In the firm’s Q3 conference call, Reeg said: “If we do worse than we’re expecting from a share perspective, I’d expect that the ultimate investment will be less.
“If we do better than we expected from a share perspective, I’d expect the ultimate investment to be more, but, obviously, the return will fall in both directions,” the Caesars CEO added.
As of September 2021, Caesars had $15.2bn in aggregate debt outstanding, with the firm targeting the sale of a Las Vegas strip property during 2022 as part of a program to balance its books.

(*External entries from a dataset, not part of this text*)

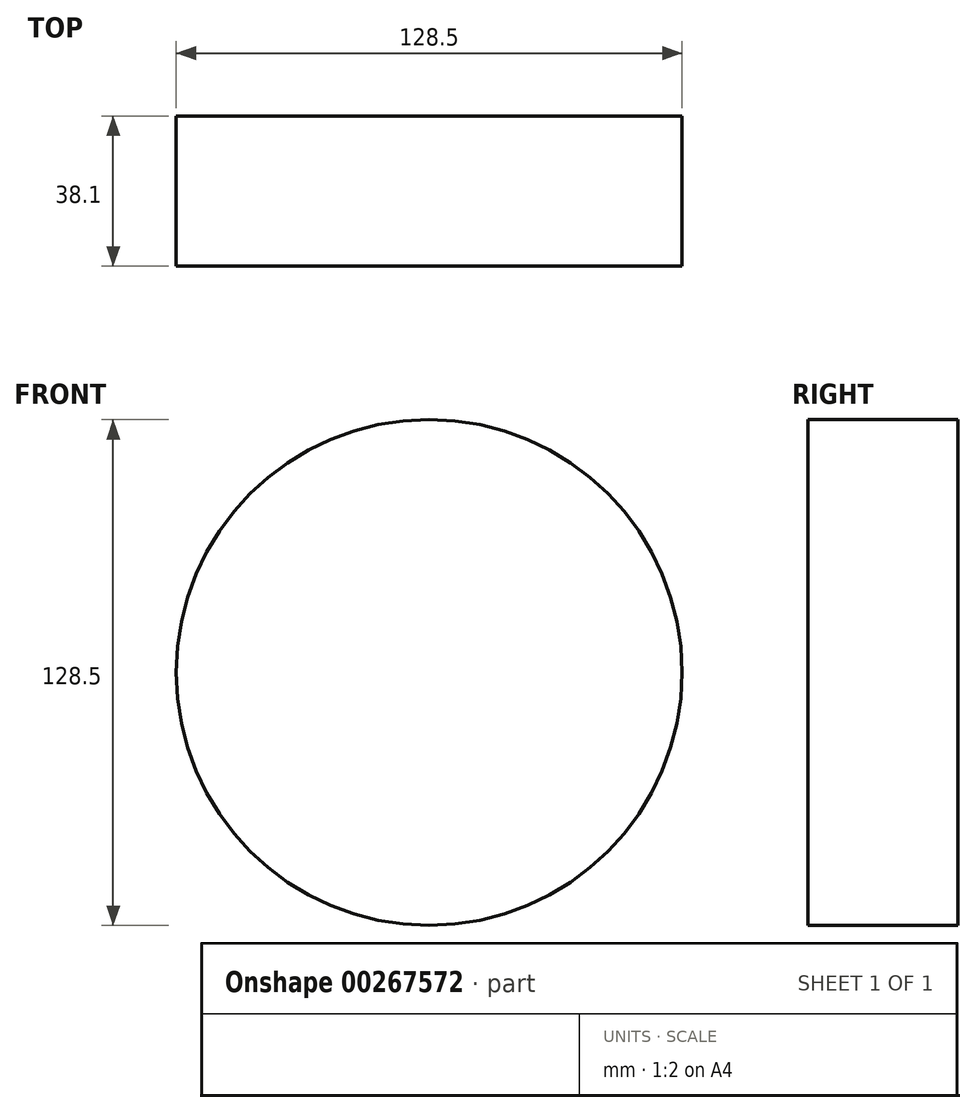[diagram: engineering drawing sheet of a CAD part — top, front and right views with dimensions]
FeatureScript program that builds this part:
annotation { "Feature Type Name" : "Feature", "Feature Type Description" : "" }
export const myFeature = defineFeature(function(context is Context, id is Id, definition is map)
    precondition{}
    {
        {
            var Q0;
            Q0=qCreatedBy(makeId("Front.planeOp"),FACE);
            var sketch = newSketch(context, id + "F0", { "sketchPlane" : qUnion([Q0])});
            skCircle(sketch, "E0", {"center": v(0, 0) * mm, "radius": 64.25 * mm});
            skSolve(sketch);
        }
        {
            var Q0;
            Q0 = qSketchRegion(id + "F0", true);
            extrude(context, id + "F1", {"entities" : qUnion([Q0]), "depth" : 38.1 * mm});
        }
    });
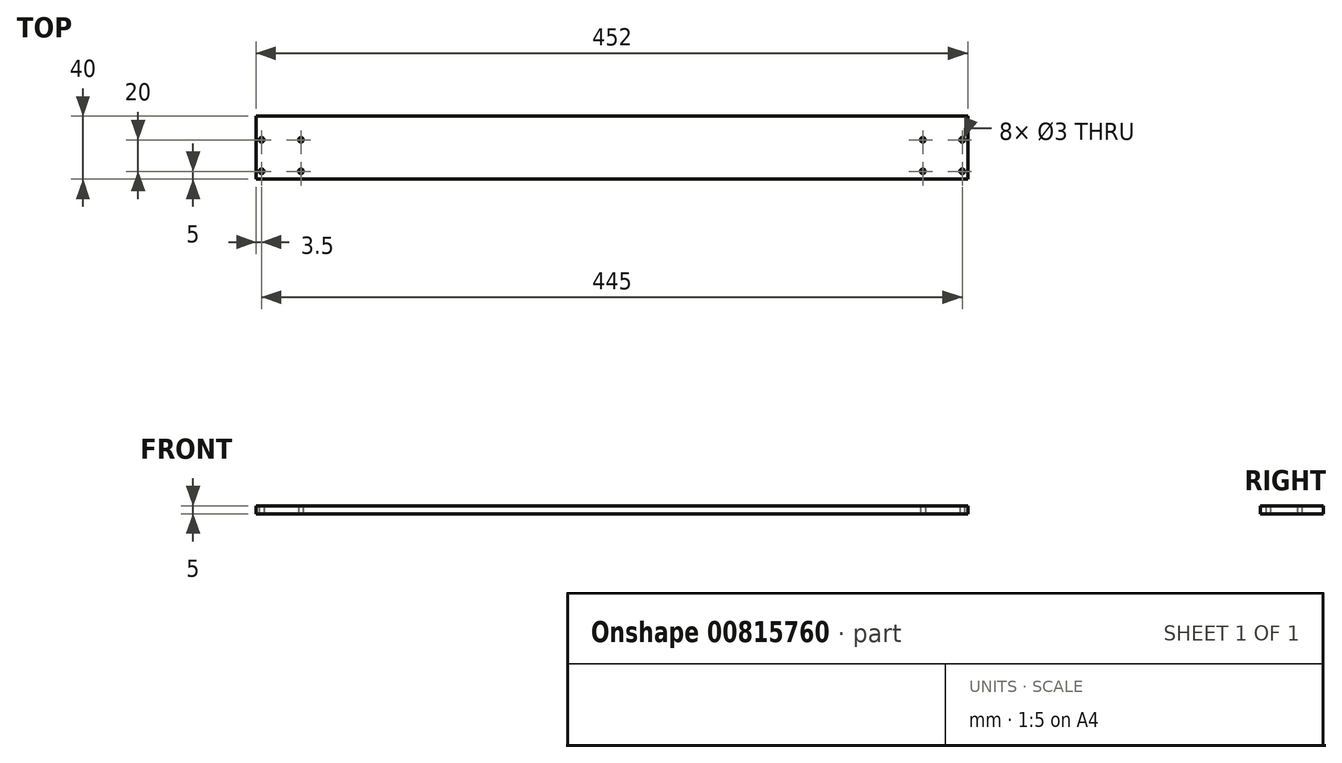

Discussing this, Reeg cited 2022 as a year of “massive cashflow generation and deployment” for the company.
“We’ve got the William Hill non-US asset sale settling, the NeoGames sale, and we’ve got about $1.5bn of proceeds to deploy, the bulk of which will be coming in 2022,” Reeg explained.
“We’re generating in the bricks-and-mortar business something in the neighborhood of $2bn a year of free cashflow right now.
“We also think this is an opportune time to execute on our strategy of a strip asset sale, so you should expect us to put that in motion in the early part of 2022.
Addressing questions from analysts, Reeg continued: “You should expect the firm to be aggressive on the refinancing front in 2022 as well, which should dramatically lower our cost of debt and so if you add all of those up, we should have well in excess of $5bn of cash to deploy in 2022.
“Some of that will be spent in the digital business, some of that will be spent on capital projects that drive ROI in the portfolio, but the bulk will be used to pay down our debts,” he concluded.